Municipality in Michoacán, Mexico

The town of Villa Madero is a municipal seat in the municipality of Madero in the Mexican state of Michoacán. It was established in 1868 with the name of Cruz de Caminos. According to tradition the first inhabitant of the place was a man named Armas, he is now considered the town's founder. The land where the town currently sits belonged to La Hacienda De La Concepcion. The village is the point of intersection of the paths that lead to Acuitzio, Etucuaro, Curuchancio and Tacambaro, this is why it became known as Cruz De Caminos (Cross Roads).

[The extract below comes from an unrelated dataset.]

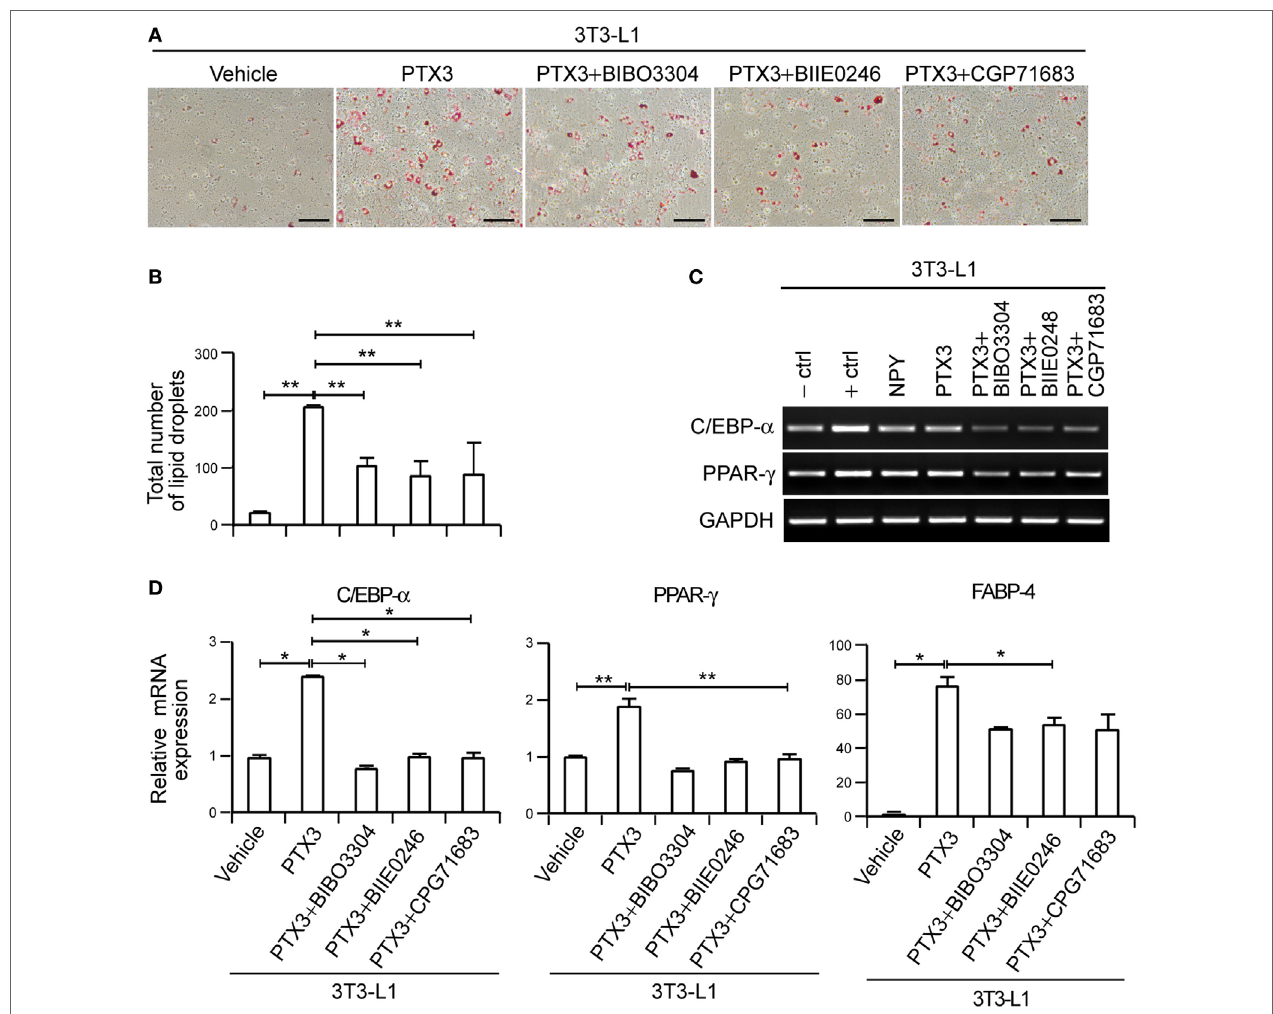
FigUre 5 | Pentraxin 3 (PTX3)-induced adipogenesis is mediated by neuropeptide Y/NPYR signaling in murine preadipocytes. (a) 3T3-L1 preadipocytes were cultured in medium supplemented with a differentiation cocktail for 2 days and then treated with PTX3 (200 ng/ml) with or without NPY1R antagonist (BIBO3304), NPY2R antagonist (BIIE0246), or NPY5R antagonist (CGP71683 hydrochloride) for an additional 4 days without insulin. The cells were fixed, stained with Oil-Red-O, and imaged under a microscope. Scale bar: 100 microm (µM). (B) Quantification of the total number of lipid droplets in (a) ( n = 5). (c) PTX3 modulates the expression of adipogenesis-associated transcription factors in murine preadipocytes. Adipocytes were treated with PTX3 (200 ng/ml) with or without NPY1R antagonist (BIBO3304) (1 µM), NPY2R antagonist (BIIE0246) (1 µM), or NPY5R antagonist (CGP71683 hydrochloride) (1 µM). Total RNA was isolated from 3T3-L1 preadipocytes, and C/EBP- α and peroxisome proliferator-activated receptor γ (PPAR- γ ) levels were determined by RT-PCR. (D) PTX3 upregulates the expression of adipocyte differentiation markers via NPYR signaling. C/EBP- α , PPAR- γ , and fatty acid binding protein-4 expression levels in cells from (a) were determined using quantitative real-time PCR (qPCR). The qPCR data are the fold-changes of the mean vehicle control value ( n = 4). Data are representative of more than two independent experiments. * p < 0.05 and ** p < 0.005 compared with the vehicle control. p values were calculated using Kruskal–Wallis test. Data values represent the mean ±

Cruz de Caminos, was in 1901 part of Acuitzio Del Canje. On July 27, 1914, Cruz de Caminos applied to become a municipality. On October 12, 1914, the agreement to elevate it to a municipality with the name of Madero was ratified. It was named after Francisco I. Madero.

Villa Madero hosts an annual festival named "La Feria del Mezcal". This is about a traditional beverage "mezcal" produced in Etucuaro, a town that is part of the Madero municipality. During this festival, producers give free samples of their product. There are also traditional food stands, different sports activities, a parade and at night people gather in a ballroom to dance with live music.

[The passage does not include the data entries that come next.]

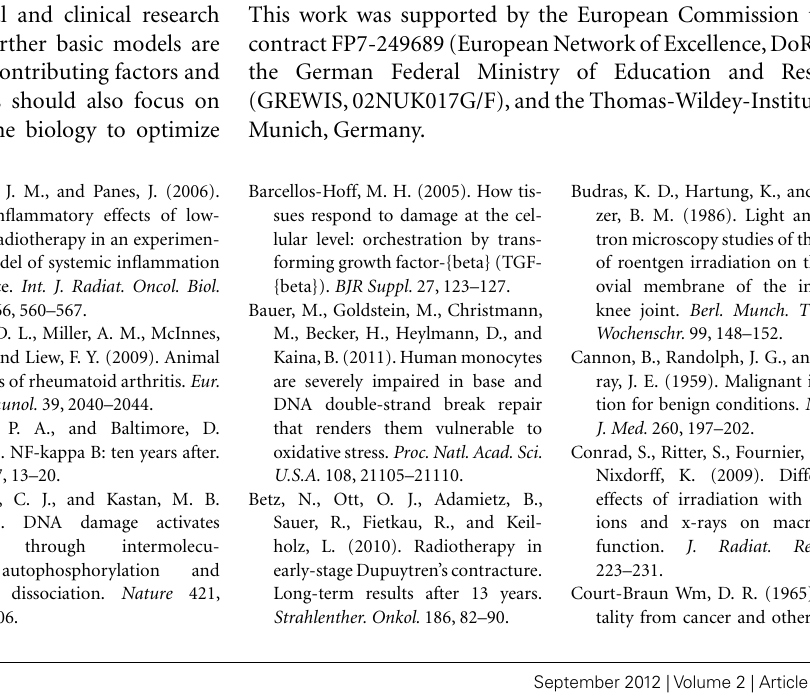
FIGURE 1 |Actual model on the modulation of inflammatory cell activity and factors involved in the anti-inflammatory effect of LD-RT ( < 1Gy). Irradiation resulted in a hampered adhesion of peripheral blood mononuclear cells (PBMC) to the endothelium, due to the secretion of the anti-inflammatory cytokine transforming growth factor β 1 (TGF- β 1), a decreased expression of E-selectin on the surfaces of endothelial cells, a local increase of apoptosis, and the proteolytic shedding of L-selectin from PBMC. In stimulated macrophages a diminished activity of the inducible nitric oxide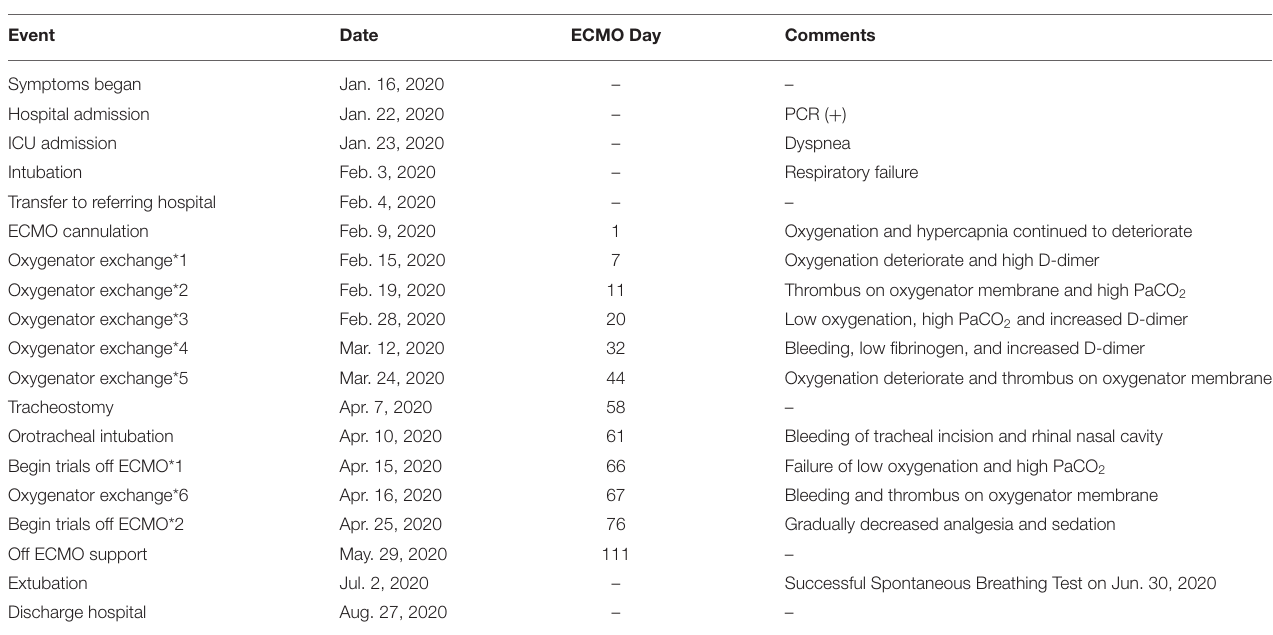
TABLE 1 | Timeline of medical and ECMO events in a patient with COVID-19. Event Date ECMO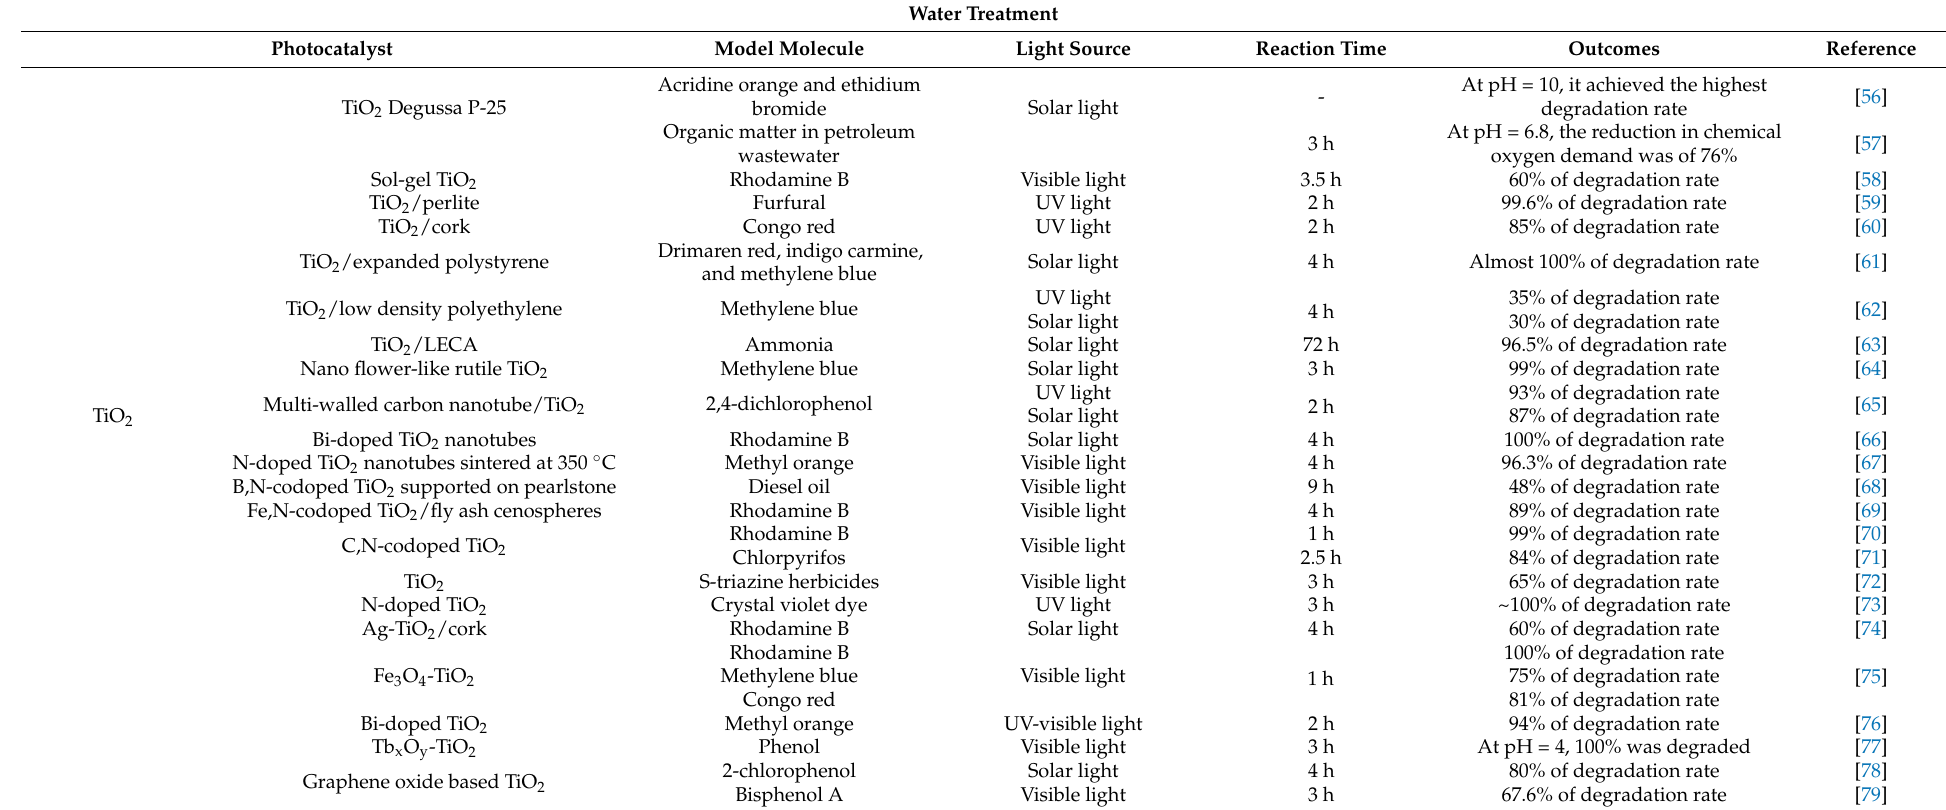
Table 2. Selected examples of photocatalyst materials commonly synthesized for water treatment and green hydrogen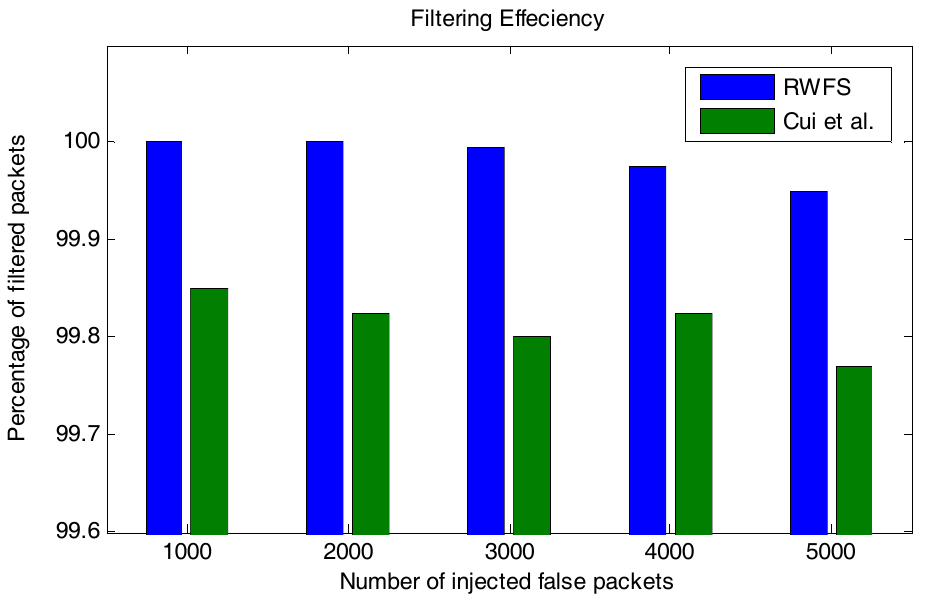
Figure 6. The filtering efficiency analysis between RWFS (the proposed scheme) and the Cui et al. scheme. The bar graphs show the percentage of filtered malicious packets for a different scenario where a different number of false packets was injected.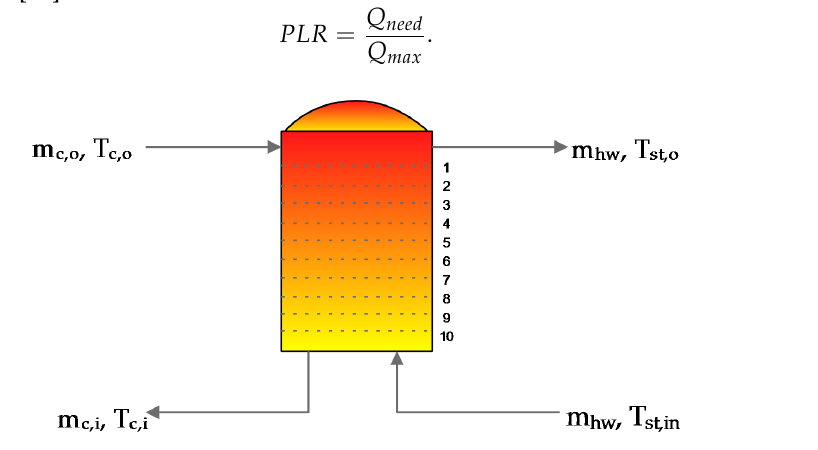
Figure 5. Hot water storage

Villa Madero used to be surrounded by pine forests, but as of 2022 is battling illegal logging, deforestation, encroachment by avocado growers, and depleted water tables. An attempt to institute citizen patrols such as was successful in Cherán was foiled by the Mexican drug cartel. Local farm families are having to haul in water because the avocado growers have diverted streams to water their orchards.